BOURBAKI. Oh, God, so this book is like those movies that come out every once in a while, where everybody is meeting everybody else, like Traffic and Magnolia and, the Los Angeles movie, Crash?

KUGELMASS. Oh, absolutely, except now it’s the book version. Which, in any case, just became an IMAX movie.

BOURBAKI. And really it happens all the time. I’m just constantly discovering that my life has just been saved by my baseball coach from ten years ago, the same guy who walks with a limp because of something my sister’s company did to his drinking water after my gardener’s son had an affair with the environmentalist’s husband, which is why the impact report was never finished. That is — these movies are so right — that is a totally normal, average day for me.

KUGELMASS. You’re joking, but that’s one whole part of the book. That’s the one from our present day. The stories are good, actually. It’s just the connections between them that suck.

BOURBAKI. What an amateurish thing to do with a novel, welding on the conceit like that.

KUGELMASS. I know. Another guy who couldn’t be satisfied writing the stuff he knows intimately, grittily, down to the unexpected details. Like Tillich, thinking a book about courage wouldn’t be enough. Really, a piece of the world is plenty. It ought to be enough.

BOURBAKI. That’s what literature can be. It fits there; it can say something useful about the moral problems of ordinary life. There’s no general theory, legislating life for everyone.

KUGELMASS. Of course.
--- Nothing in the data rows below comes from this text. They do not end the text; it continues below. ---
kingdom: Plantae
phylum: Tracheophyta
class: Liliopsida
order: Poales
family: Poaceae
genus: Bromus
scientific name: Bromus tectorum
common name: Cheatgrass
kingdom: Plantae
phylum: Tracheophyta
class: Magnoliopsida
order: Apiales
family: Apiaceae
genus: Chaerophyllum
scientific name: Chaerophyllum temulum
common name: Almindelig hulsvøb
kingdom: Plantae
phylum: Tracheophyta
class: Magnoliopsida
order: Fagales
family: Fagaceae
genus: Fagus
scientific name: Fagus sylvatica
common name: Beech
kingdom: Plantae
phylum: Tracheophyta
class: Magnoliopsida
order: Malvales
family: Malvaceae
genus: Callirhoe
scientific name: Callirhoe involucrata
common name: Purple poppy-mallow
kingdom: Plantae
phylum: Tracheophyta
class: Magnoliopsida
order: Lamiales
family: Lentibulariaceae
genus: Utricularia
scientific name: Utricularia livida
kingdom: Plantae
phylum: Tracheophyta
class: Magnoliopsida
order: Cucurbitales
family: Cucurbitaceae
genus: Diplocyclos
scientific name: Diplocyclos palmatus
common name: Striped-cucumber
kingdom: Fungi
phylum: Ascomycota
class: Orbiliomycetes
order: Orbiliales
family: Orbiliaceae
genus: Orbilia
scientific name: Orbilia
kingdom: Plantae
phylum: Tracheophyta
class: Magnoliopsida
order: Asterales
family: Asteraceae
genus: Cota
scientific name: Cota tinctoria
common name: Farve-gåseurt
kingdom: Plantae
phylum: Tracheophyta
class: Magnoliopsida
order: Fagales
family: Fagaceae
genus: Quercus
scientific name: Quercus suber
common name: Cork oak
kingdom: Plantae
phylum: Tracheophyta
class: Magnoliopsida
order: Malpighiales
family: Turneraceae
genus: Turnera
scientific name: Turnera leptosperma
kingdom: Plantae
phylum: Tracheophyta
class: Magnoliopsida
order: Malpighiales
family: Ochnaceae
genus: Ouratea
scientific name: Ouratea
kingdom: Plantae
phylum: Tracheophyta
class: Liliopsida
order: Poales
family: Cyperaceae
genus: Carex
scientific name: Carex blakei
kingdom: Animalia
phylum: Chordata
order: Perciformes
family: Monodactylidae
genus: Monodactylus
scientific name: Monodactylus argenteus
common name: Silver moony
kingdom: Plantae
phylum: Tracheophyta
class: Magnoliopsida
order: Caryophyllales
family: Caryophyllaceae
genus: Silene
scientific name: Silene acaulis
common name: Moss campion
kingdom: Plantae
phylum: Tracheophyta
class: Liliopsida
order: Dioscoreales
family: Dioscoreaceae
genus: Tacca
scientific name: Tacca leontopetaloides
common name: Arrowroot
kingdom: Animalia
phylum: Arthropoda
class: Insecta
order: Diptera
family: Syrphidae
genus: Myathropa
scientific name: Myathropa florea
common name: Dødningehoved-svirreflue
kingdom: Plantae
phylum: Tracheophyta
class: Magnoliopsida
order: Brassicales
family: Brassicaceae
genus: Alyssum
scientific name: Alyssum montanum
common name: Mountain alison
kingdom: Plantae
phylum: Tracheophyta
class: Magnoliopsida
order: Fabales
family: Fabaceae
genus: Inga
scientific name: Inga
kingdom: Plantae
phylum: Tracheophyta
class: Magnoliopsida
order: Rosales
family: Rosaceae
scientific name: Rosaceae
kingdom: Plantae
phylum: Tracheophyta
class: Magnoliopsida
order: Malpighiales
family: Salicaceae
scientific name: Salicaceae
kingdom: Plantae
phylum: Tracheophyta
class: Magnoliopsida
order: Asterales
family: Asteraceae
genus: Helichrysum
Yeah. of course. The beauty of everyday life. “The profundity of the quotidian.” It’s even a legitimate way to moralize. But I just…don’t…care. I really don’t!

BOURBAKI. It does get wearying — the smaller-is-better approach has become way too dominant. Especially in the world of literary fiction. It’s practically a monopoly.

KUGELMASS. Sure, this beer is beautiful. See these Saltine crackers? What could be more meaningful than these Saltine crackers? Right, nothing! I hear people talking about dear old Bloom in Ulysses, and I just feel physically sick. I still love Joyce but I can’t stand the cult of Bloom. Probably 50% of the time, “the literature of everyday life” is just code for talking about food, and how nice it is to cook, and how pleasant it is to eat. Or else how great it is to drink wine. Which it is, absolutely. It’s so pleasant that I don’t need philosophy and art to rush in and validate me for eating a sandwich and drinking merlot.

BOURBAKI. In my case, that comes up in the following way — well, like I said, as a pragmatist and a busy person living life, I have problems with any system that tries too hard to organize and unify the world. Regardless…you know what’s funny about that?

KUGELMASS. Tell me.

BOURBAKI. Bad theories are fascinating. I fell in love with philosophy because of them. Even now, encountering reckless “rigorous” thinking can be a pleasure. When I can make the time for philosophy, I’m always happiest catching up with some new, enormous error. That’s what I get invested in — not an epiphany that teaches me how to die, but, instead, the bigger game — somebody’s elegant, vast mistakes.